● **Data shown**:

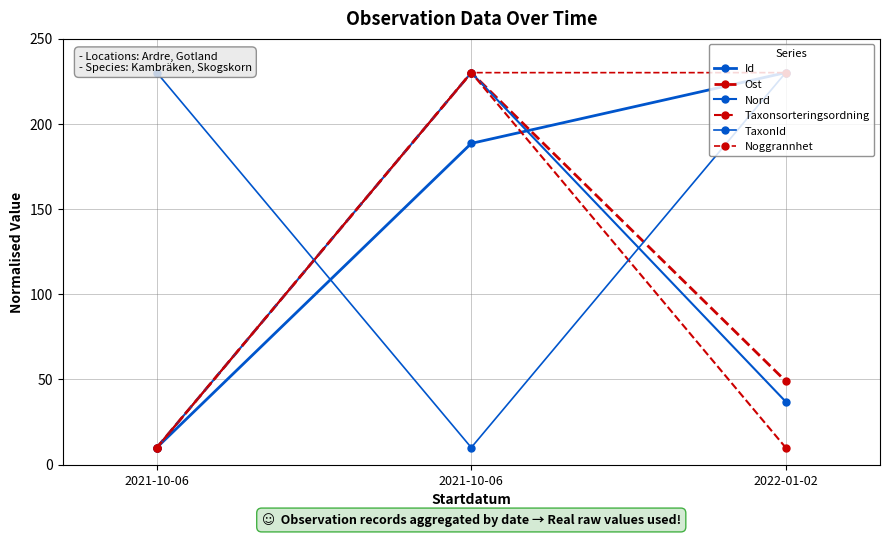

At which label is Id closest to 120?

2021-10-06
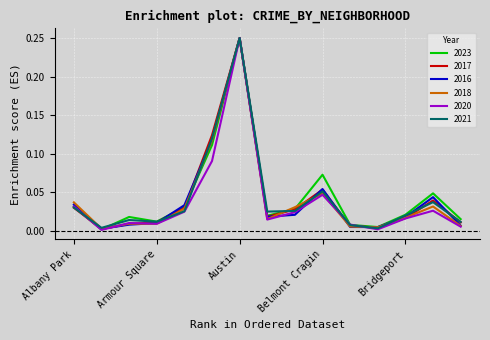

At which category does the chart reach its peak across all series?

Austin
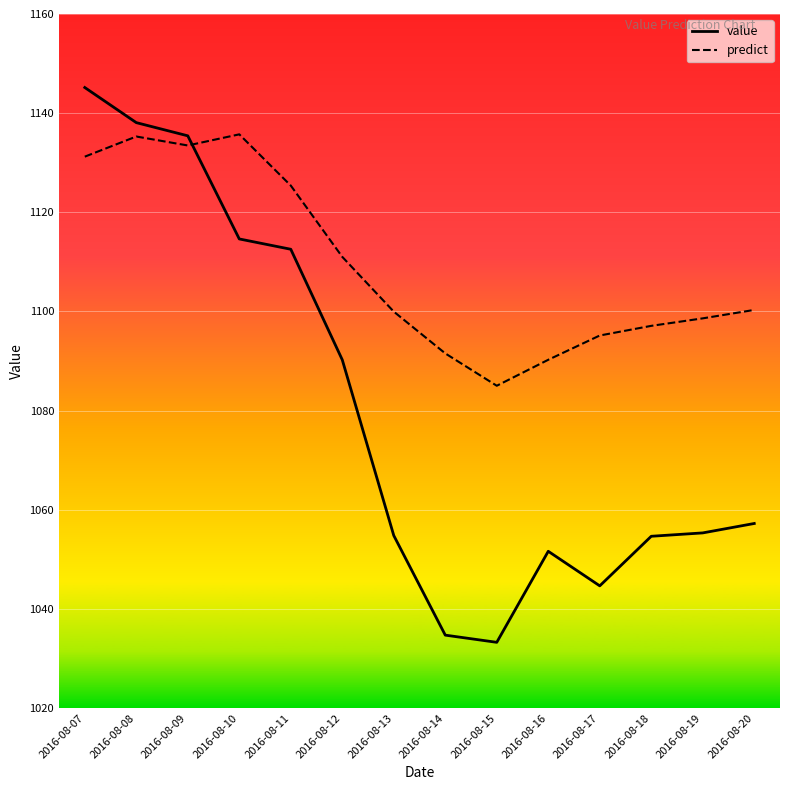

What is the minimum value for value?

1033.3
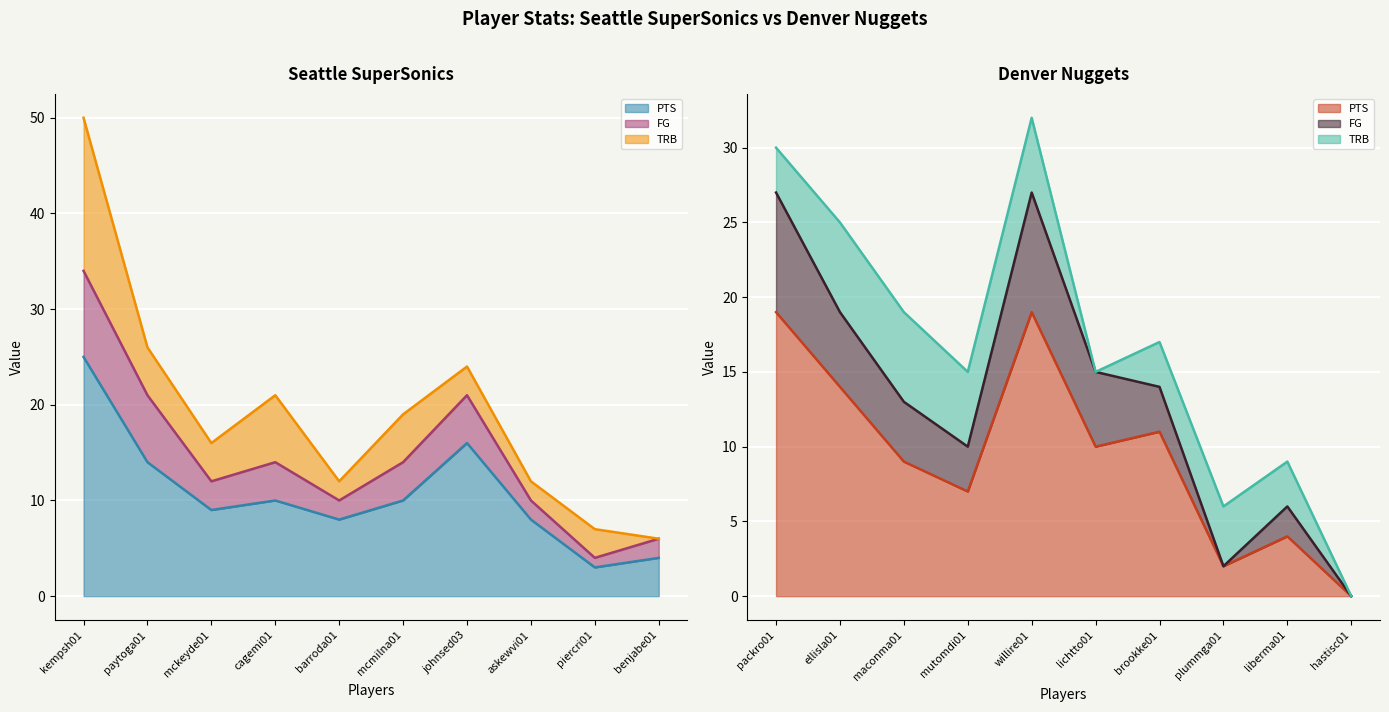

True or false: Seattle SuperSonics PTS and Denver Nuggets PTS intersect in this chart.

True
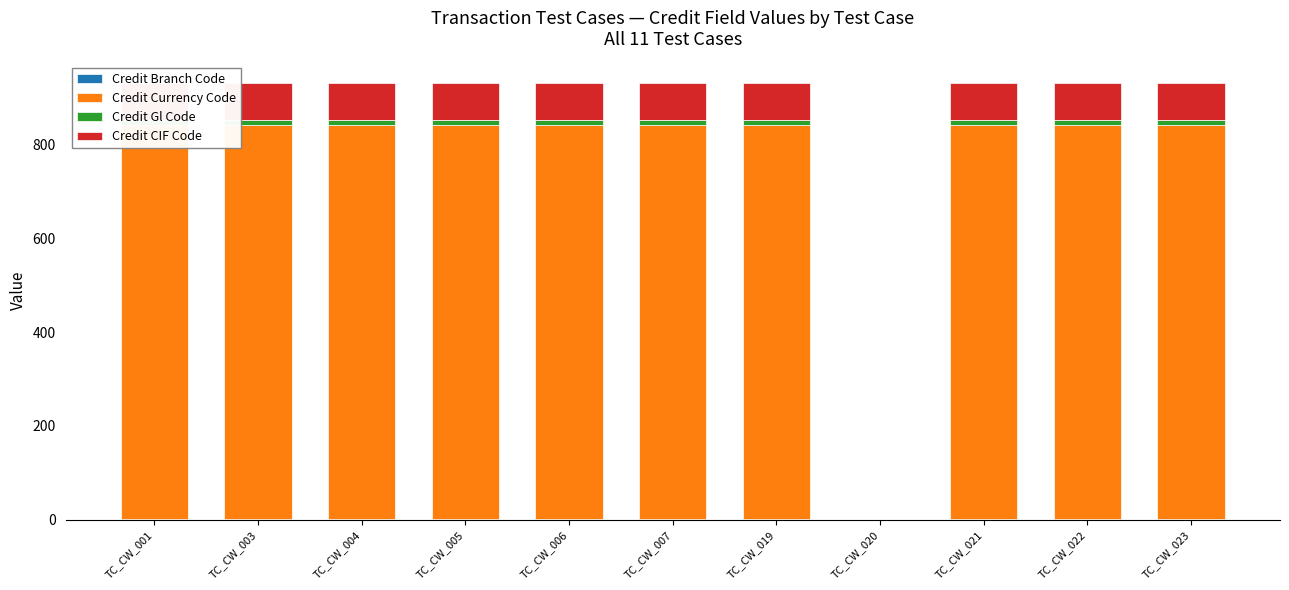

At which category does the chart reach its minimum across all series?

TC_CW_020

● **Work task**: Format the lines running from the line containing "At which category does the chart reach its minimum" through the end of the items as a JSON list of strings, with one string for each line and blank lines omitted.

● **Written reply**:
[
  "At which category does the chart reach its minimum across all series?",
  "TC_CW_020"
]